Charlene O’Keefe
LA265 Unit 7 Assignment
Link for opinion: https://casetext.com/case/blair-v-blair-44
Minnesota
Appeals Court Upholds District in Modifying Parenting Time
The Minnesota Court of Appeals held in Blair v. Blair, A12-1154 (Minn. Ct. App.
Mar 11, 2013) that the father could not alter the parenting time agreement
originally agreed upon without using the endangerment issue. The original
custody order was for joint physical custody, but the father was spending the
same amount of time with his children as if he had only been granted basic visitation
rights.
In asking for an increase in parenting time to a 50/50
arrangement, the father was denied based upon the effect it would have on the
mother’s parenting time.
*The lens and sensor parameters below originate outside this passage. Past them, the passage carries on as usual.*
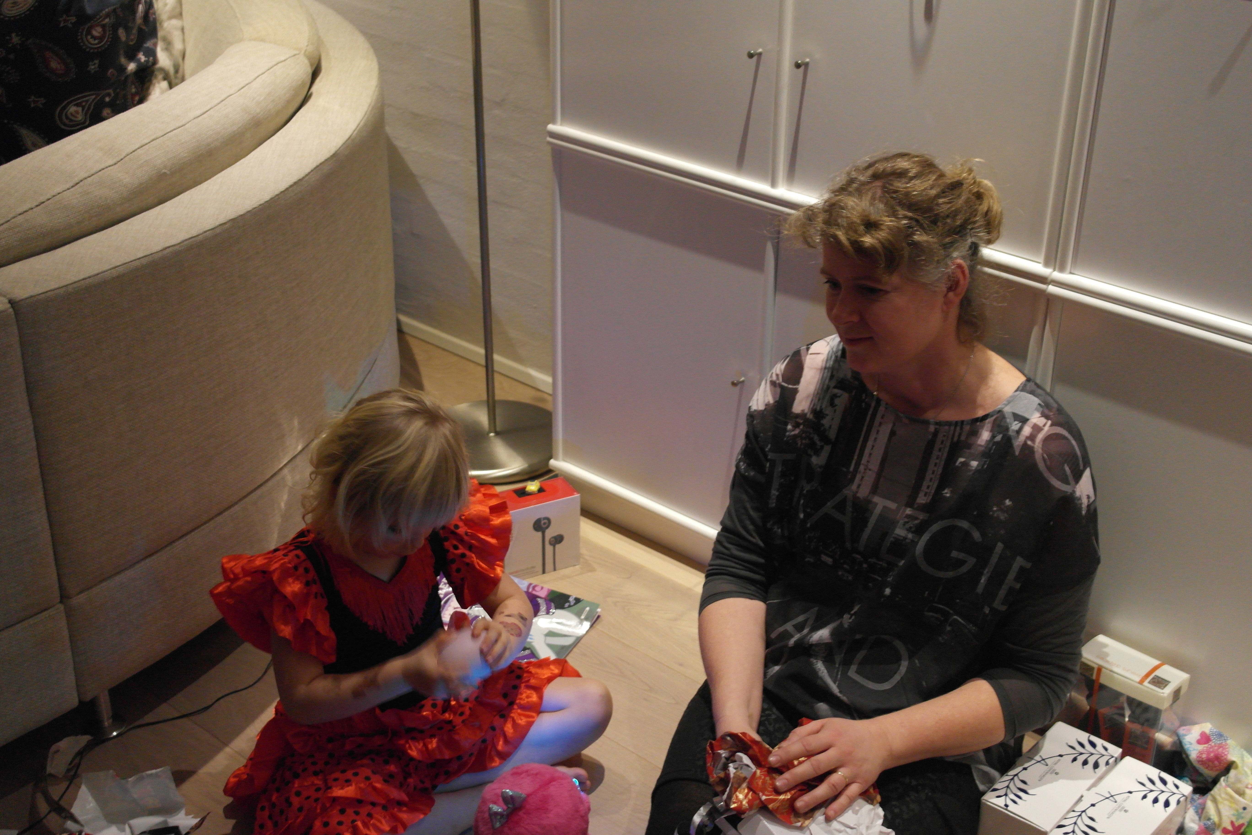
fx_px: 1600
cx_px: 626
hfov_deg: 42.7
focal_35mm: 46
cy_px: 418
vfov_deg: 29.2
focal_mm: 30
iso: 1600
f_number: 4.5
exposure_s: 1/15
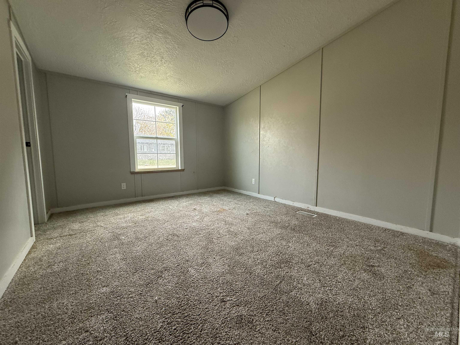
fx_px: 186
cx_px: 230
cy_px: 172
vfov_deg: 85.7
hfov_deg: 102.1
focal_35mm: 14
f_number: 2.2
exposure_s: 1/99
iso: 200
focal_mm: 2.22
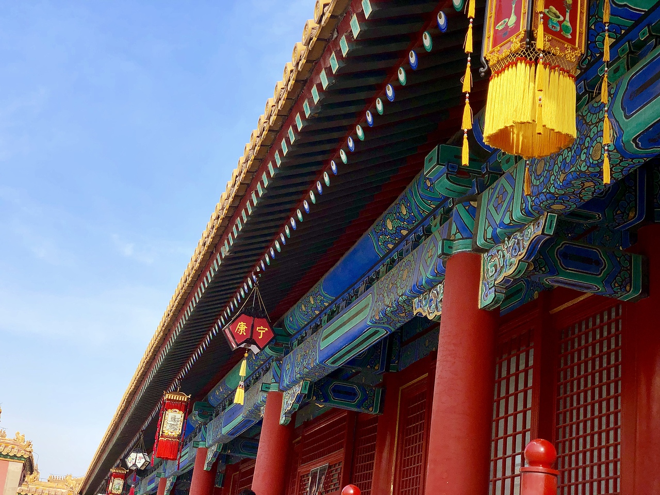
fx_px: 991
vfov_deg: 28.0
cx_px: 330
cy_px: 248
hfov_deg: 36.8
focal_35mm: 52
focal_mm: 6
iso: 16
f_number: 2.4
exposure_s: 1/923
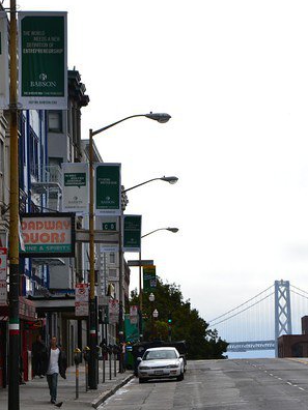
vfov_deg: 12.1
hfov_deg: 9.1
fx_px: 1934
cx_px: 149
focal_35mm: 163
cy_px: 193
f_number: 11
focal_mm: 70
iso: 280
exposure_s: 1/500
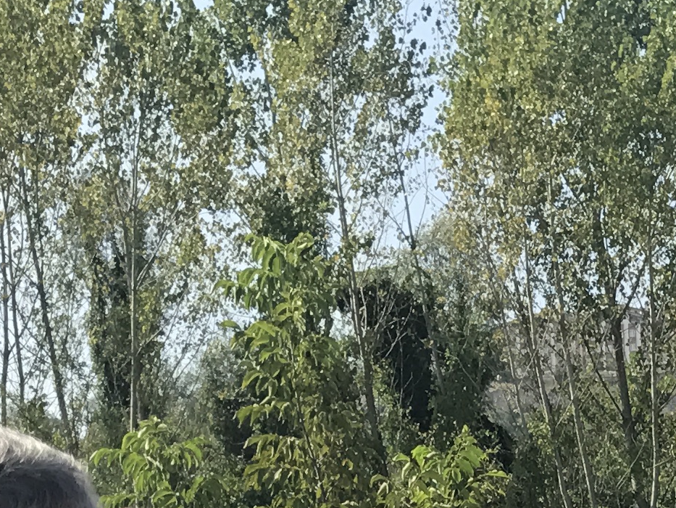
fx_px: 2363
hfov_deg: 15.4
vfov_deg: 11.0
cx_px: 917
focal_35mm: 121
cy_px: 1046
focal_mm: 3.99
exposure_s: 1/1330
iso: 20
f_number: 1.8
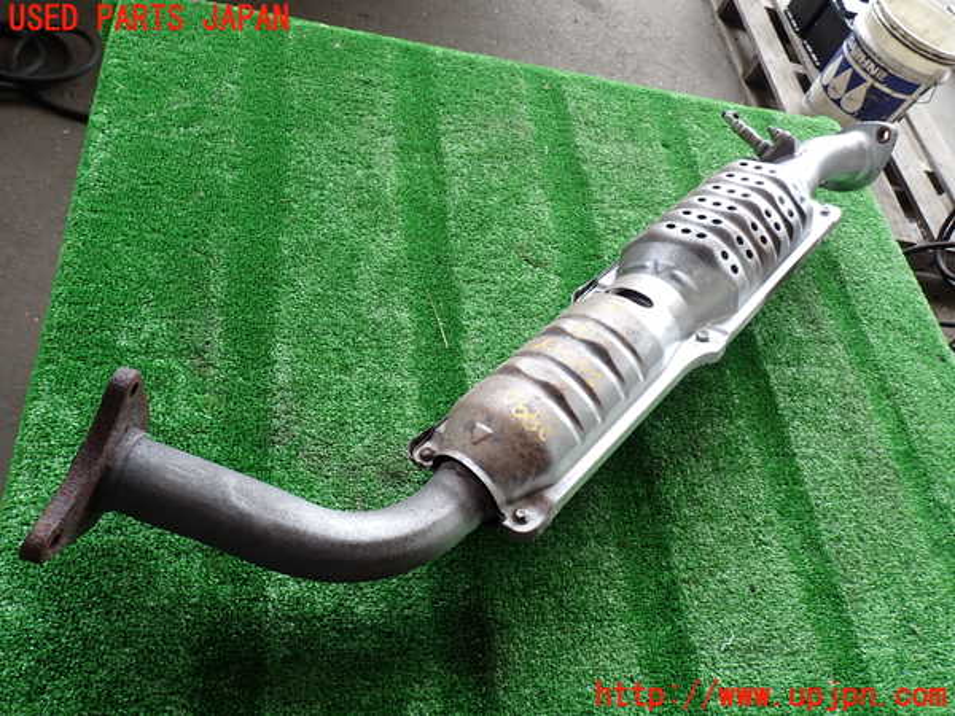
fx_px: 690
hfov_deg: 69.4
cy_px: 358
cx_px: 478
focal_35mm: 25
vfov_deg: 54.9
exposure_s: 1/125
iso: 100
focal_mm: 4.5
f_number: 2.8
Mother’s parenting time would have been decreased from
upwards of 80% to only 50%. This time change also would have included a change
in primary residence for the children who had spent the past 5 years visiting
father on weekends and Wednesdays.
After the father relocated to be closer to the
children he petitioned the court for a change in the parenting plan. Because
the parenting plan used language that the agreement of the parents could
supersede the “best interest of the child” theory, the father was denied his
request for a change to the parenting plan.
The court held that visitation would not be changed
and the only recourse for the father was to prove some type of endangerment
existed should the current plan continue.